WHAT IS NEEDED: Copy the material below line for line, keeping every entry unchanged.

Start DATASET EXTRACT

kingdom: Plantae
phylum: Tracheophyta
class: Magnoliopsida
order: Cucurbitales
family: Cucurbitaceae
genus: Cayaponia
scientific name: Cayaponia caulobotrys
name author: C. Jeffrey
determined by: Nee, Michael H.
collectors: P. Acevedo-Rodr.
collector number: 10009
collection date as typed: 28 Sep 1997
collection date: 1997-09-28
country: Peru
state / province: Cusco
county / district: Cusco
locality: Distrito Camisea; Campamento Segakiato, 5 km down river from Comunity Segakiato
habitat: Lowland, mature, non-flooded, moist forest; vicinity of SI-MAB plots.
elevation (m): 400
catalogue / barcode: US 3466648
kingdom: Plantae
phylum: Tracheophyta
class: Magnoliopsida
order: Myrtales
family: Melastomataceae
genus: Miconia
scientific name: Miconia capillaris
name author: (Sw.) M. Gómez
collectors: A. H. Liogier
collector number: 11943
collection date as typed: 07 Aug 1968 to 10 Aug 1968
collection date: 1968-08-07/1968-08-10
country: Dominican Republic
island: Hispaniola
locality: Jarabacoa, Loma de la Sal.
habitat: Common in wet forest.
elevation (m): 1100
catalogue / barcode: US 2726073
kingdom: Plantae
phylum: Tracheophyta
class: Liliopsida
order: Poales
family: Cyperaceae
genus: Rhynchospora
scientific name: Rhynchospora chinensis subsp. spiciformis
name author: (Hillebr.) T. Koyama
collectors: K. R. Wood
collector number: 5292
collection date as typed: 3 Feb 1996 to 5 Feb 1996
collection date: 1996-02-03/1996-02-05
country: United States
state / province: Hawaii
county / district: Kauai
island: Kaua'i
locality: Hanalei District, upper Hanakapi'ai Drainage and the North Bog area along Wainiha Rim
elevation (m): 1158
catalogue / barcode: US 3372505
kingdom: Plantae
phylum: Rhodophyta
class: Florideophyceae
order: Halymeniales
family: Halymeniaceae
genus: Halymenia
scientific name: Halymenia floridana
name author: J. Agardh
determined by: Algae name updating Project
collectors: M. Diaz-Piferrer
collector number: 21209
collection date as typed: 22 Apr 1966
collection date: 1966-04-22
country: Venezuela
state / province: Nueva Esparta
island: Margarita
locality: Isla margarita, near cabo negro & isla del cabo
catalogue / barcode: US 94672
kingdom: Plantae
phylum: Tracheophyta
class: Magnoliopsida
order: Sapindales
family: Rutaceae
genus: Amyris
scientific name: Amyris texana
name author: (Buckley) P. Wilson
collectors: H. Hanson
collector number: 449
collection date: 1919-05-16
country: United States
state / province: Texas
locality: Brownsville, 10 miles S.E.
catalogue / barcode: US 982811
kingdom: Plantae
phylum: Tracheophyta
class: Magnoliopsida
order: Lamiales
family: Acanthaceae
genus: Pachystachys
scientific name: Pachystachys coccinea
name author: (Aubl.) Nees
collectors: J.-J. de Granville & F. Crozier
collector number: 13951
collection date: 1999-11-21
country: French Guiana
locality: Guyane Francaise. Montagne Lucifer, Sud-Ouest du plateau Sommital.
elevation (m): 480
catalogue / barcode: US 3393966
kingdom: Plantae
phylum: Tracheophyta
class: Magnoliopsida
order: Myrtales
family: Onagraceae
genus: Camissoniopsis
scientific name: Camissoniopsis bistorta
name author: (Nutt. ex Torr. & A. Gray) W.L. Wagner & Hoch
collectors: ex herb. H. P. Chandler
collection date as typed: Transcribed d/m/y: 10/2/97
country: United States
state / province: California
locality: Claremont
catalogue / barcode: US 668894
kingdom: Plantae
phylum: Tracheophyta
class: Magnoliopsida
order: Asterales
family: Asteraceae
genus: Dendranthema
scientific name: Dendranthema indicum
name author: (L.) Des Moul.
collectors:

End DATASET EXTRACT

THE RESPONSE:
kingdom: Plantae
phylum: Tracheophyta
class: Magnoliopsida
order: Cucurbitales
family: Cucurbitaceae
genus: Cayaponia
scientific name: Cayaponia caulobotrys
name author: C. Jeffrey
determined by: Nee, Michael H.
collectors: P. Acevedo-Rodr.
collector number: 10009
collection date as typed: 28 Sep 1997
collection date: 1997-09-28
country: Peru
state / province: Cusco
county / district: Cusco
locality: Distrito Camisea; Campamento Segakiato, 5 km down river from Comunity Segakiato
habitat: Lowland, mature, non-flooded, moist forest; vicinity of SI-MAB plots.
elevation (m): 400
catalogue / barcode: US 3466648
kingdom: Plantae
phylum: Tracheophyta
class: Magnoliopsida
order: Myrtales
family: Melastomataceae
genus: Miconia
scientific name: Miconia capillaris
name author: (Sw.) M. Gómez
collectors: A. H. Liogier
collector number: 11943
collection date as typed: 07 Aug 1968 to 10 Aug 1968
collection date: 1968-08-07/1968-08-10
country: Dominican Republic
island: Hispaniola
locality: Jarabacoa, Loma de la Sal.
habitat: Common in wet forest.
elevation (m): 1100
catalogue / barcode: US 2726073
kingdom: Plantae
phylum: Tracheophyta
class: Liliopsida
order: Poales
family: Cyperaceae
genus: Rhynchospora
scientific name: Rhynchospora chinensis subsp. spiciformis
name author: (Hillebr.) T. Koyama
collectors: K. R. Wood
collector number: 5292
collection date as typed: 3 Feb 1996 to 5 Feb 1996
collection date: 1996-02-03/1996-02-05
country: United States
state / province: Hawaii
county / district: Kauai
island: Kaua'i
locality: Hanalei District, upper Hanakapi'ai Drainage and the North Bog area along Wainiha Rim
elevation (m): 1158
catalogue / barcode: US 3372505
kingdom: Plantae
phylum: Rhodophyta
class: Florideophyceae
order: Halymeniales
family: Halymeniaceae
genus: Halymenia
scientific name: Halymenia floridana
name author: J. Agardh
determined by: Algae name updating Project
collectors: M. Diaz-Piferrer
collector number: 21209
collection date as typed: 22 Apr 1966
collection date: 1966-04-22
country: Venezuela
state / province: Nueva Esparta
island: Margarita
locality: Isla margarita, near cabo negro & isla del cabo
catalogue / barcode: US 94672
kingdom: Plantae
phylum: Tracheophyta
class: Magnoliopsida
order: Sapindales
family: Rutaceae
genus: Amyris
scientific name: Amyris texana
name author: (Buckley) P. Wilson
collectors: H. Hanson
collector number: 449
collection date: 1919-05-16
country: United States
state / province: Texas
locality: Brownsville, 10 miles S.E.
catalogue / barcode: US 982811
kingdom: Plantae
phylum: Tracheophyta
class: Magnoliopsida
order: Lamiales
family: Acanthaceae
genus: Pachystachys
scientific name: Pachystachys coccinea
name author: (Aubl.) Nees
collectors: J.-J. de Granville & F. Crozier
collector number: 13951
collection date: 1999-11-21
country: French Guiana
locality: Guyane Francaise. Montagne Lucifer, Sud-Ouest du plateau Sommital.
elevation (m): 480
catalogue / barcode: US 3393966
kingdom: Plantae
phylum: Tracheophyta
class: Magnoliopsida
order: Myrtales
family: Onagraceae
genus: Camissoniopsis
scientific name: Camissoniopsis bistorta
name author: (Nutt. ex Torr. & A. Gray) W.L. Wagner & Hoch
collectors: ex herb. H. P. Chandler
collection date as typed: Transcribed d/m/y: 10/2/97
country: United States
state / province: California
locality: Claremont
catalogue / barcode: US 668894
kingdom: Plantae
phylum: Tracheophyta
class: Magnoliopsida
order: Asterales
family: Asteraceae
genus: Dendranthema
scientific name: Dendranthema indicum
name author: (L.) Des Moul.
collectors:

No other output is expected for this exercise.